%%
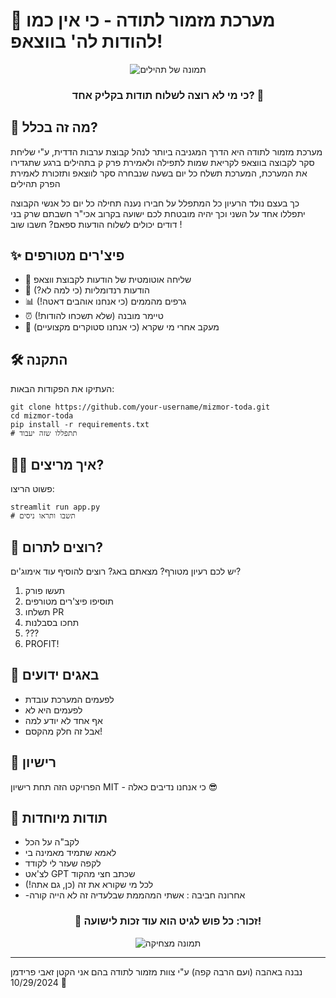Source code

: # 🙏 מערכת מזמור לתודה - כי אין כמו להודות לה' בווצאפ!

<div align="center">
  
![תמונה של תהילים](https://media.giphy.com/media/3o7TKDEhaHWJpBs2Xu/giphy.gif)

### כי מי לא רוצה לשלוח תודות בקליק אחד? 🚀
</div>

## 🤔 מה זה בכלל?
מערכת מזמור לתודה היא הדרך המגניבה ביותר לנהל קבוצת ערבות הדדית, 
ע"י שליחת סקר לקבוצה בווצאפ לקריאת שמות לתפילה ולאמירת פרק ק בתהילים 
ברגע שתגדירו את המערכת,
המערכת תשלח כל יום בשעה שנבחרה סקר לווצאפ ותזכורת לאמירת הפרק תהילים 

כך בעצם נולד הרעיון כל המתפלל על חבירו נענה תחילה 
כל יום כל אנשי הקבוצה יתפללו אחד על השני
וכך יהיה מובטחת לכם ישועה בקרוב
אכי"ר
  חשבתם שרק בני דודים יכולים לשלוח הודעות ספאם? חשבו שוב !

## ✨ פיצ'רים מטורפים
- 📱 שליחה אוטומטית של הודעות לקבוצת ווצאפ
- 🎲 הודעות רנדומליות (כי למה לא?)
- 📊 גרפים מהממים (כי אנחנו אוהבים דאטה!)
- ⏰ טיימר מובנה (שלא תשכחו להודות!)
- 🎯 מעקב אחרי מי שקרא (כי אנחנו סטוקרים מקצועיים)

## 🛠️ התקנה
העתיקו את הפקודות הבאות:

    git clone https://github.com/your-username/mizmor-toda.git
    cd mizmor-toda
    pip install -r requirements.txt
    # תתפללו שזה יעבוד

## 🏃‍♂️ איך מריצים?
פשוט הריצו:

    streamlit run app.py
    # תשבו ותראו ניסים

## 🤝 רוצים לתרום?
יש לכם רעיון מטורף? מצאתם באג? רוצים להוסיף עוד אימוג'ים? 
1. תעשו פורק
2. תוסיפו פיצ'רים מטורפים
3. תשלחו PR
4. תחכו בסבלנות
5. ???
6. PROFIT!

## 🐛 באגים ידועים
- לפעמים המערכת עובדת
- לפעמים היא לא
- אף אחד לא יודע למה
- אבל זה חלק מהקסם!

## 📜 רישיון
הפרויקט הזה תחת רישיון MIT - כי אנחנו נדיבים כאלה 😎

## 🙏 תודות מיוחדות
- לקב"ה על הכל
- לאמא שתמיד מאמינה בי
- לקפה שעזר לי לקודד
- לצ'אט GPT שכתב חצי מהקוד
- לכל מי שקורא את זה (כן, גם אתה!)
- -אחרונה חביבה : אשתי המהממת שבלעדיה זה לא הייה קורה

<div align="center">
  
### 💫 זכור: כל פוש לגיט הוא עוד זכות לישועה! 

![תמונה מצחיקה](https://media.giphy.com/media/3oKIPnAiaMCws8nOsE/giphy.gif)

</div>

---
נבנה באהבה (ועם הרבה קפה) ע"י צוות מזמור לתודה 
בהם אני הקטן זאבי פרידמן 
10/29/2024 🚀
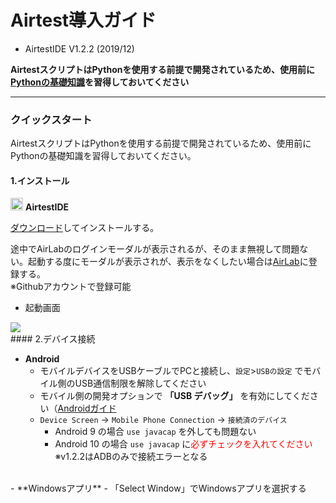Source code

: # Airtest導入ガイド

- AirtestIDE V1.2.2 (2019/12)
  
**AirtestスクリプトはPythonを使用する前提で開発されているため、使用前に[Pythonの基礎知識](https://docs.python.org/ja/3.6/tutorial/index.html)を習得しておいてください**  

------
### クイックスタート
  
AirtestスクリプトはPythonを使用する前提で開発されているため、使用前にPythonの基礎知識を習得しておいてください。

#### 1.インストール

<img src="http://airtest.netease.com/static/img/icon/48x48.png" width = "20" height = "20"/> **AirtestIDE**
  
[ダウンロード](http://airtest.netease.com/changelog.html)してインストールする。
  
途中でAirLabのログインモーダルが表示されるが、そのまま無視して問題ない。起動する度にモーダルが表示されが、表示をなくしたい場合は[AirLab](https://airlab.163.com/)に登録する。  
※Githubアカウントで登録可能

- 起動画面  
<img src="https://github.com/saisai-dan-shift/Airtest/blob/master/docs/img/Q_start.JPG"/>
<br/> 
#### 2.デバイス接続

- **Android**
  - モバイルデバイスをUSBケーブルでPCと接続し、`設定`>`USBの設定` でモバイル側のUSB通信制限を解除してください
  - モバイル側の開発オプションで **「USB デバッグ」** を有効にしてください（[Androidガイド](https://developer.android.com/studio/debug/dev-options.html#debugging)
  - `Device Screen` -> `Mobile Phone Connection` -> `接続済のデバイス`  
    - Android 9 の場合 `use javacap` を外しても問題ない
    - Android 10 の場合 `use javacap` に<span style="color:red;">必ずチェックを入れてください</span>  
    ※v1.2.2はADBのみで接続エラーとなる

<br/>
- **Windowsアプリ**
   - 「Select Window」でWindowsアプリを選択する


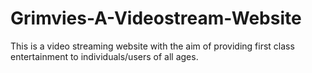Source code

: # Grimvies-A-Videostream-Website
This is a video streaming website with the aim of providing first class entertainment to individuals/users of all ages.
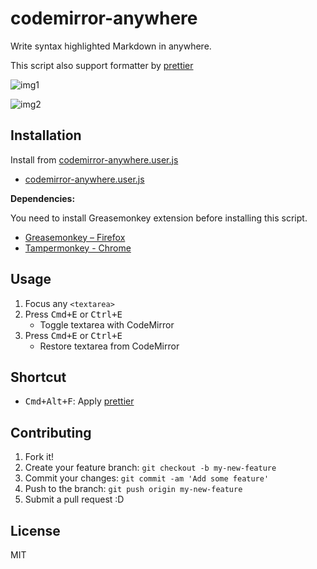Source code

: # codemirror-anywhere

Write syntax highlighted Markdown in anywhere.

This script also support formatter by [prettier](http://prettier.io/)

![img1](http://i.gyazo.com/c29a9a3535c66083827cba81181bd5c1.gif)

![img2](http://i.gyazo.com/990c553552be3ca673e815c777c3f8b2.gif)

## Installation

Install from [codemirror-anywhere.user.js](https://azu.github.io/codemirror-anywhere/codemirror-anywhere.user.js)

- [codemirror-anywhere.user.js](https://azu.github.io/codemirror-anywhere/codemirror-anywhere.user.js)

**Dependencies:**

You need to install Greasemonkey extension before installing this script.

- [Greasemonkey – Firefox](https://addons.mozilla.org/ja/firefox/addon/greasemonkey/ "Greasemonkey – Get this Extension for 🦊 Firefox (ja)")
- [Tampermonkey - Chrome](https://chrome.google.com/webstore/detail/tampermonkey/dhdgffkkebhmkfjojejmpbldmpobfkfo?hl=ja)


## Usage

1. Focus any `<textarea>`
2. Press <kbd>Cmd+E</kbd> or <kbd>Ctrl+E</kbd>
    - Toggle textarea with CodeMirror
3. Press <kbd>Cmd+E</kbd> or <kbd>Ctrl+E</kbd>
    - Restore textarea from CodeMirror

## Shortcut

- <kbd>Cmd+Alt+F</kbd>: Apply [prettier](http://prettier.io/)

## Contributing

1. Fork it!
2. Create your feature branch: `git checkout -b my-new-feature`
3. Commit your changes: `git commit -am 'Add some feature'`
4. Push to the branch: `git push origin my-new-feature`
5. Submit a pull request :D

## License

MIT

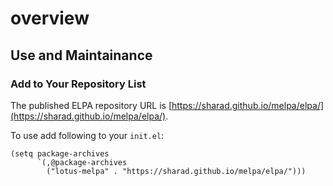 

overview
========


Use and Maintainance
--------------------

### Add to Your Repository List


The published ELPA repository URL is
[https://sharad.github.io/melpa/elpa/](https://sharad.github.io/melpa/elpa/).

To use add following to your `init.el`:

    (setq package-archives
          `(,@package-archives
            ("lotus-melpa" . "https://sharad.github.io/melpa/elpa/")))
%%
Transcribe the lines of the entries above, from the very first line through the line containing "- 🎯 מעקב אחרי", with both ends included, and leave the pictures out of your answer.

■ **SOLUTION TO THE PROBLEM**:
Source code

: # 🙏 מערכת מזמור לתודה - כי אין כמו להודות לה' בווצאפ!

<div align="center">
  
![תמונה של תהילים](https://media.giphy.com/media/3o7TKDEhaHWJpBs2Xu/giphy.gif)

### כי מי לא רוצה לשלוח תודות בקליק אחד? 🚀
</div>

## 🤔 מה זה בכלל?
מערכת מזמור לתודה היא הדרך המגניבה ביותר לנהל קבוצת ערבות הדדית, 
ע"י שליחת סקר לקבוצה בווצאפ לקריאת שמות לתפילה ולאמירת פרק ק בתהילים 
ברגע שתגדירו את המערכת,
המערכת תשלח כל יום בשעה שנבחרה סקר לווצאפ ותזכורת לאמירת הפרק תהילים 

כך בעצם נולד הרעיון כל המתפלל על חבירו נענה תחילה 
כל יום כל אנשי הקבוצה יתפללו אחד על השני
וכך יהיה מובטחת לכם ישועה בקרוב
אכי"ר
  חשבתם שרק בני דודים יכולים לשלוח הודעות ספאם? חשבו שוב !

## ✨ פיצ'רים מטורפים
- 📱 שליחה אוטומטית של הודעות לקבוצת ווצאפ
- 🎲 הודעות רנדומליות (כי למה לא?)
- 📊 גרפים מהממים (כי אנחנו אוהבים דאטה!)
- ⏰ טיימר מובנה (שלא תשכחו להודות!)
- 🎯 מעקב אחרי מי שקרא (כי אנחנו סטוקרים מקצועיים)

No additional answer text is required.